# Work order
Count the lines below that include "Tumor". Only the number should be given.

# Data records
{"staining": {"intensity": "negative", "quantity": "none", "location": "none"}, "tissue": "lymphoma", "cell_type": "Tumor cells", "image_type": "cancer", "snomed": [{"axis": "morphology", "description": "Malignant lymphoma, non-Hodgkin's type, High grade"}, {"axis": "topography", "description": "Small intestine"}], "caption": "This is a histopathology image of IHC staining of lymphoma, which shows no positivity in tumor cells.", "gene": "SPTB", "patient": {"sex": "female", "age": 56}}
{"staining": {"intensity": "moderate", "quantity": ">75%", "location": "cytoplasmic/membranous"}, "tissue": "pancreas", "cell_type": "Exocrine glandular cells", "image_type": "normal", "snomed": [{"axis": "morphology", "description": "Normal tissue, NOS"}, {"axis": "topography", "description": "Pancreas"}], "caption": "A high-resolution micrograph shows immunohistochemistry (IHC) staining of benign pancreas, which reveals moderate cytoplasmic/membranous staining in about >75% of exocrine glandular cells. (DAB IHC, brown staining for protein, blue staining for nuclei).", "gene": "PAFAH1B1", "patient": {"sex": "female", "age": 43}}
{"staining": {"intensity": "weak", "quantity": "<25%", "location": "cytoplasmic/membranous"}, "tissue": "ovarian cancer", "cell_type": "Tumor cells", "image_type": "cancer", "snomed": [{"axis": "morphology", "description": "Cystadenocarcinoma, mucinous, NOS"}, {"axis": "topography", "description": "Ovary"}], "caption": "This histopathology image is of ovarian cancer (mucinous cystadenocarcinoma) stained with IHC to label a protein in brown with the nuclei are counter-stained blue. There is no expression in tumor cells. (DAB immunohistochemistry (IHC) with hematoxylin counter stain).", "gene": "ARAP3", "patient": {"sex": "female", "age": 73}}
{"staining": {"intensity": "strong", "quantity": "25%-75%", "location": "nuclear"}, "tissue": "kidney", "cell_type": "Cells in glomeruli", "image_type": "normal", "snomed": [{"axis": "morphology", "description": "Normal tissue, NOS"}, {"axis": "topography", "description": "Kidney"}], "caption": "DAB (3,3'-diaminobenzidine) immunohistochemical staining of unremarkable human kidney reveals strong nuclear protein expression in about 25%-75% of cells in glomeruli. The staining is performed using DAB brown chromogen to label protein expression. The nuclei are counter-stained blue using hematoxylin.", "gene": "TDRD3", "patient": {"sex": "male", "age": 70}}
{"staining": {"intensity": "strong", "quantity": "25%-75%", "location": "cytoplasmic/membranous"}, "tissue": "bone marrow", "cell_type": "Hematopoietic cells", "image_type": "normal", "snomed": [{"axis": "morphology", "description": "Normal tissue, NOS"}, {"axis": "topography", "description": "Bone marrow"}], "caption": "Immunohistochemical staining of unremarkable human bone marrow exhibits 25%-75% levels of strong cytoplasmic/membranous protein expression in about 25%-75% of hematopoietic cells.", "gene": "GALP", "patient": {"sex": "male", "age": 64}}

# Response area
2